++++ AVAILABLE RECORDS ++++
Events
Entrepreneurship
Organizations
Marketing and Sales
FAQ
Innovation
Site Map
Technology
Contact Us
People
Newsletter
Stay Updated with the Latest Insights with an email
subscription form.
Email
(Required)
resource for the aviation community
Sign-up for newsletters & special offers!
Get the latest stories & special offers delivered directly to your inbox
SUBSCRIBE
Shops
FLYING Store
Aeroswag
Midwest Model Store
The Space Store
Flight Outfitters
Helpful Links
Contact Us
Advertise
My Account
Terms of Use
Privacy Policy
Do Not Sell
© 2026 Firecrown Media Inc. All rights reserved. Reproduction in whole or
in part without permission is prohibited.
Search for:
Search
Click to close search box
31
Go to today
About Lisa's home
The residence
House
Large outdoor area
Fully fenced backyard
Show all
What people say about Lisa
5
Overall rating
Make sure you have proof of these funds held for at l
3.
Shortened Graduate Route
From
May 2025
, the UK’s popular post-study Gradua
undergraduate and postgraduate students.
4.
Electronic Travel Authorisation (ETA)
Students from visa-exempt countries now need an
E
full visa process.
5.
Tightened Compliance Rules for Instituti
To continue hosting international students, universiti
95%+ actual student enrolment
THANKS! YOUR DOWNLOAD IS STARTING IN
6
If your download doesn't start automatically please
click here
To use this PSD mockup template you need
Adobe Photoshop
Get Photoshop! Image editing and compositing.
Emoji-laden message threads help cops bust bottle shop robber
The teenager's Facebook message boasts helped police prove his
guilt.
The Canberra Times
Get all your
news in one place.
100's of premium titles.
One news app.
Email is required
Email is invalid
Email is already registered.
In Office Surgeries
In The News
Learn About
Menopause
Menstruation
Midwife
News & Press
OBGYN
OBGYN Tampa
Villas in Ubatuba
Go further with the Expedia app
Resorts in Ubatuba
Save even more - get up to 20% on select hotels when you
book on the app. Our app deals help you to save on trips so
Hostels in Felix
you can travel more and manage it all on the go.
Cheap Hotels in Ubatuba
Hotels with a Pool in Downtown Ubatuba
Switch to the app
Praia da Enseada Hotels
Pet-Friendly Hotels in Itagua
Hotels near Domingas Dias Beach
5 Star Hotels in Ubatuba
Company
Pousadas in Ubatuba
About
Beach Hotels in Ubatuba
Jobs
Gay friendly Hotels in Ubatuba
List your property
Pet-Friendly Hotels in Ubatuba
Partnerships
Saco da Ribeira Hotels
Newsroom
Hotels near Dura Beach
++++
TASK STATEMENT => Retype every line up to and including the one that contains "Do Not Sell", beginning at the first line of the records, with no edits.

TASK OUTPUT =>
Events
Entrepreneurship
Organizations
Marketing and Sales
FAQ
Innovation
Site Map
Technology
Contact Us
People
Newsletter
Stay Updated with the Latest Insights with an email
subscription form.
Email
(Required)
resource for the aviation community
Sign-up for newsletters & special offers!
Get the latest stories & special offers delivered directly to your inbox
SUBSCRIBE
Shops
FLYING Store
Aeroswag
Midwest Model Store
The Space Store
Flight Outfitters
Helpful Links
Contact Us
Advertise
My Account
Terms of Use
Privacy Policy
Do Not Sell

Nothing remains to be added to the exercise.